Les gares et les cimetières ont cela de commun qu’ils ont été construits à l’extérieur des villes. Les premières, symboles de modernité, doivent leur position périphérique à leur arrivée récente. Les autres, restes du passé, ont été, quant à eux, volontairement mis à l’écart. On fleurit les tombes des êtres perdus mais l’on n’aime pas les avoir pour voisin, par principe. Ici, comme ailleurs, il fallait donc sortir de la ville pour trouver le quartier des morts, dont Elsa connaissait le chemin pour l’avoir emprunté maintes fois. Elle ne fut presque pas surprise en reconnaissant l’allée qui menait à la tombe de Martial. C’est devant celle-ci que s’arrêta l’inconnu. Pourquoi ? Que savait-il ? Que voulait-il ? Elsa s’arrêta à ses côtés et scruta la tombe de son aimé d’un regard vague. Elle était ouverte. Là, au fond, un deuxième cercueil. Elle remarqua soudain la pale silhouette de sa mère un peu plus loin, qui discutait avec le prêtre et quelques personnes qu’elle ne connaissait que de vue. Deux hommes en tenue d’ouvriers vinrent alors refermer la tombe et elle sentit la main froide de l’inconnu presser la sienne. Elle vit enfin son visage, ce visage qu’elle ne connaissait que trop bien. De son œil gauche, crevé d’une façon proprement morbide, une petite goutte d’acrylique s’échappa pour ruisseler sur sa joue.

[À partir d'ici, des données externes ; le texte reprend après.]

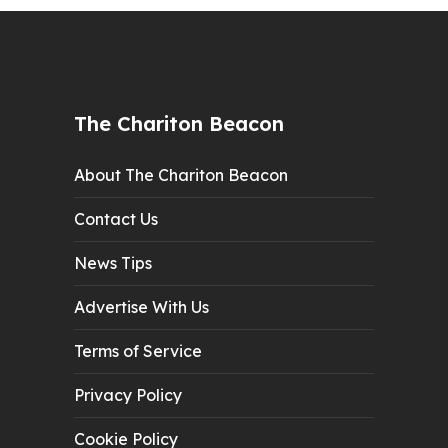
The Chariton Beacon
About The Chariton Beacon
Contact Us
News Tips
Advertise With Us
Terms of Service
Privacy Policy
Cookie Policy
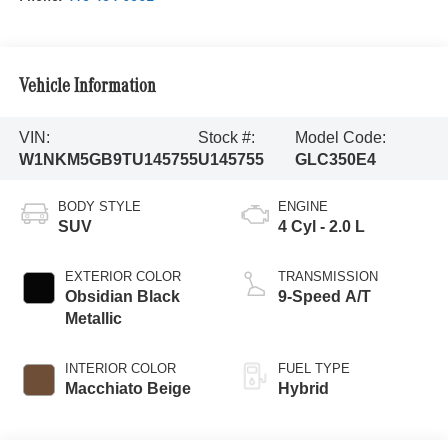
Vehicle Information
VIN:
Stock #:
Model Code:
W1NKM5GB9TU145755
U145755
GLC350E4
BODY STYLE
ENGINE
SUV
4 Cyl - 2.0 L
EXTERIOR COLOR
TRANSMISSION
Obsidian Black
9-Speed A/T
Metallic
INTERIOR COLOR
FUEL TYPE
Macchiato Beige
Hybrid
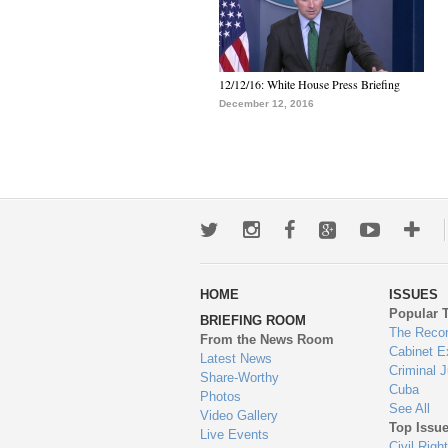
12/12/16: White House Press Briefing
December 12, 2016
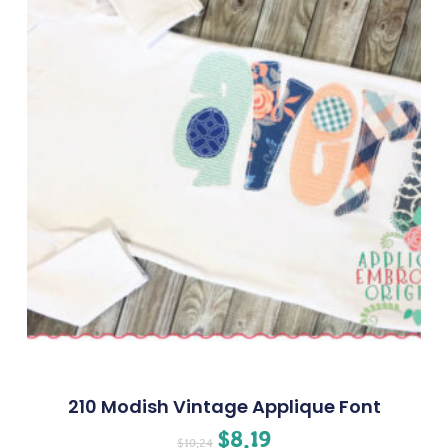
210 Modish Vintage Applique Font
$
8.19
$
10.24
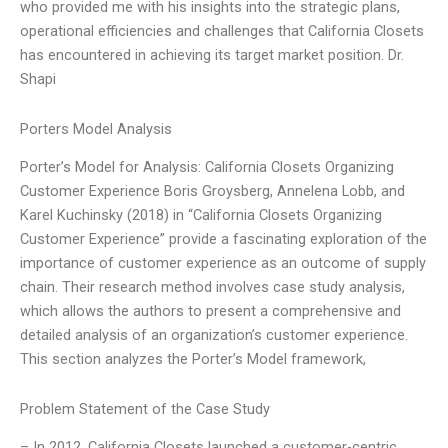
who provided me with his insights into the strategic plans,
operational efficiencies and challenges that California Closets
has encountered in achieving its target market position. Dr.
Shapi
Porters Model Analysis
Porter’s Model for Analysis: California Closets Organizing
Customer Experience Boris Groysberg, Annelena Lobb, and
Karel Kuchinsky (2018) in “California Closets Organizing
Customer Experience” provide a fascinating exploration of the
importance of customer experience as an outcome of supply
chain. Their research method involves case study analysis,
which allows the authors to present a comprehensive and
detailed analysis of an organization’s customer experience.
This section analyzes the Porter’s Model framework,
Problem Statement of the Case Study
– In 2012, California Closets launched a customer-centric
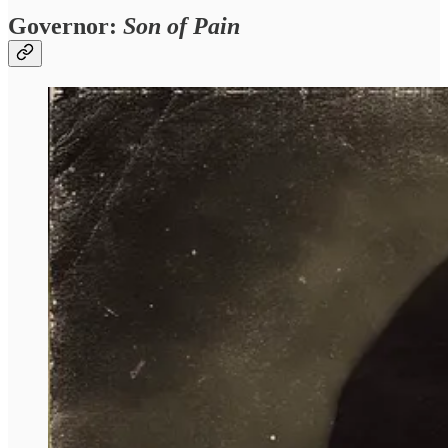
Governor:
Son of Pain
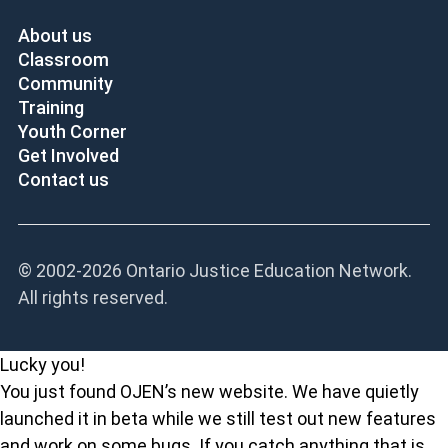
About us
Classroom
Community
Training
Youth Corner
Get Involved
Contact us
© 2002-
2026 Ontario Justice Education Network.
All rights reserved.
Lucky you!
You just found OJEN’s new website. We have quietly
launched it in beta while we still test out new features
and work on some bugs. If you catch anything that is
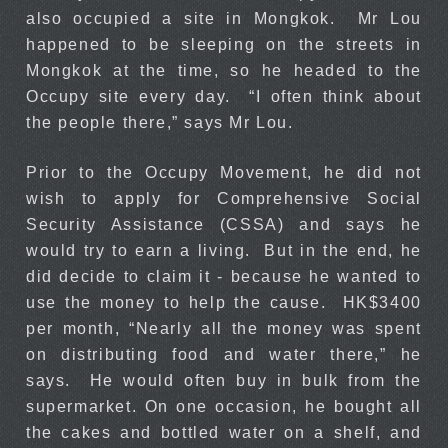
also occupied a site in Mongkok. Mr Lou
happened to be sleeping on the streets in
Mongkok at the time, so he headed to the
Occupy site every day. “I often think about
the people there,” says Mr Lou.
Prior to the Occupy Movement, he did not
wish to apply for Comprehensive Social
Security Assistance (CSSA) and says he
would try to earn a living. But in the end, he
did decide to claim it - because he wanted to
use the money to help the cause. HK$3400
per month, “Nearly all the money was spent
on distributing food and water there,” he
says. He would often buy in bulk from the
supermarket. On one occasion, he bought all
the cakes and bottled water on a shelf, and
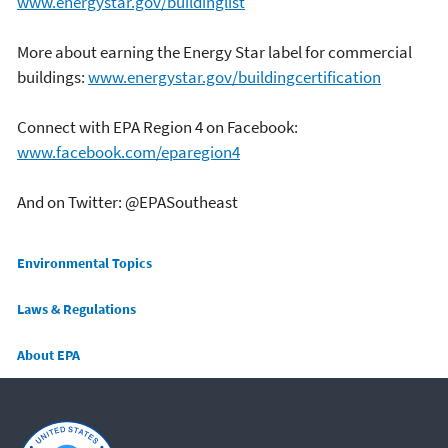
www.energystar.gov/buildinglist
More about earning the Energy Star label for commercial
buildings:
www.energystar.gov/buildingcertification
Connect with EPA Region 4 on Facebook:
www.facebook.com/eparegion4
And on Twitter: @EPASoutheast
Main menu
Environmental Topics
Laws & Regulations
About EPA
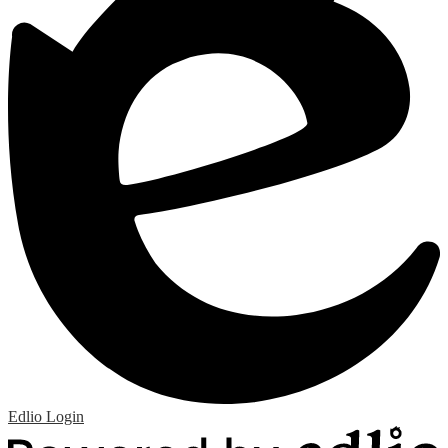
Edlio
Login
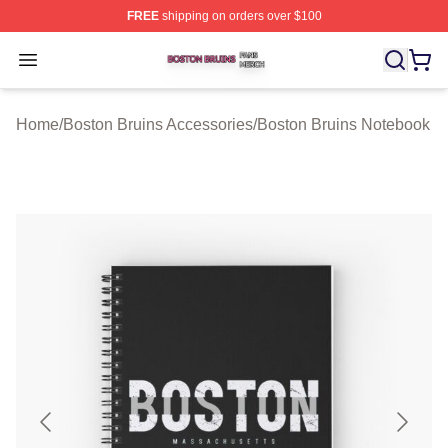
FREE
shipping on orders over $100
Boston Bruins Shop ⚡️ Officially Licensed Boston Bruin
Open menu
Home
/
Boston Bruins Accessories
/
Boston Bruins Notebook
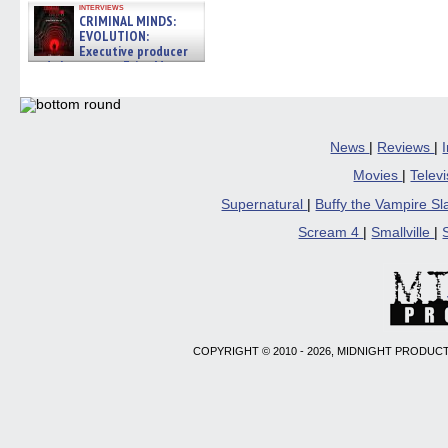
interviews
CRIMINAL MINDS:
EVOLUTION:
Executive producer
and showrunner Erica Messer
gives the scoop on the lat »
06/19/2026
News
|
Reviews
|
Movies
|
Telev
Supernatural
|
Buffy the Vampire S
Scream 4
|
Smallville
|
COPYRIGHT © 2010 - 2026, MIDNIGHT PRODUCT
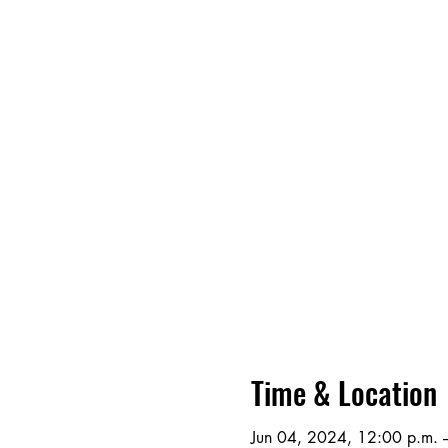
Time & Location
Jun 04, 2024, 12:00 p.m. –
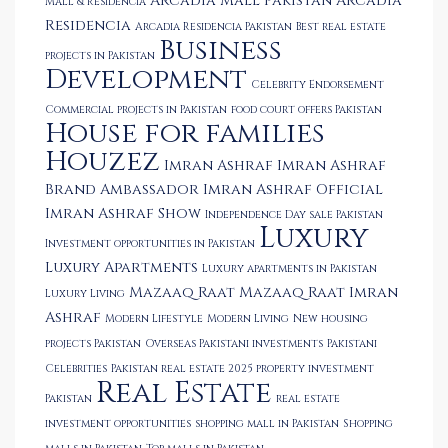
Arcadia Mall Pakistan
Arcadia
Mall & Residencia
Residencia
Arcadia Residencia Pakistan
Best real estate
Business
projects in Pakistan
Development
Celebrity Endorsement
Commercial projects in Pakistan
food court offers Pakistan
House for families
Houzez
Imran Ashraf
Imran Ashraf
Brand Ambassador
Imran Ashraf Official
Imran Ashraf Show
Independence Day sale Pakistan
Luxury
Investment opportunities in Pakistan
Luxury Apartments
Luxury apartments in Pakistan
Mazaaq Raat
Mazaaq Raat Imran
Luxury Living
Ashraf
Modern Lifestyle
Modern Living
New housing
projects Pakistan
Overseas Pakistani investments
Pakistani
Celebrities
Pakistan real estate 2025
property investment
Real Estate
Pakistan
real estate
investment opportunities
shopping mall in Pakistan
Shopping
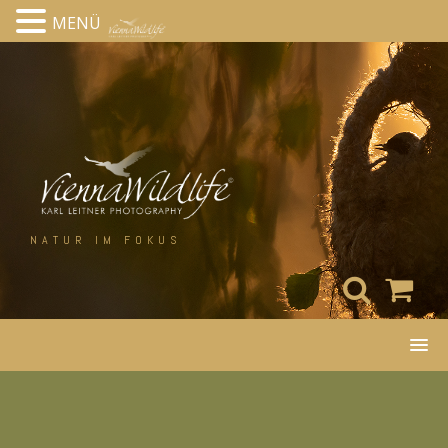
MENÜ
Skip
to
content
NATUR IM FOKUS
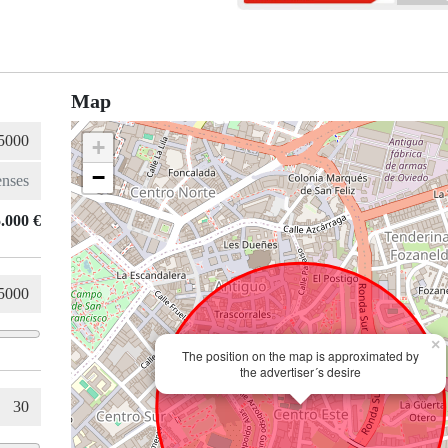
Map
+
−
.000 €
×
The position on the map is approximated by
the advertiser´s desire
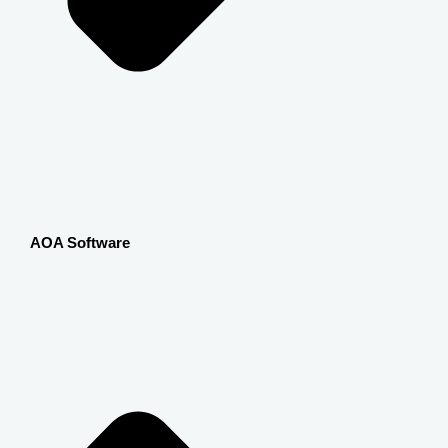
AOA Software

  • J’ai encore échoué, Elsa, lui dit-il simplement. J’ai échoué à trouver la lumière. J’ai cru, hier, que nous pourrions la trouver ensemble. Mais tu es comme moi : Nous avons couru, toi et moi, après le train de nos rêves sans jamais parvenir à le rattraper. Les gens comme nous ne sont pas faits pour le paradis.

Elsa était figée. Elle se souvint de ce tableau brisé qu’elle avait jeté et comprit que sa course avec la machine, dès cet instant, avait été vaine. Devant eux, les ouvriers avaient fini leur besogne. Elle serra les doigts de Martial et se cacha contre lui pour ne pas voir leurs deux noms sur la pierre tombale.


* * *

Nouvelle initialement inspirée d'un rêve et devant être incorporée à Fils de Fer.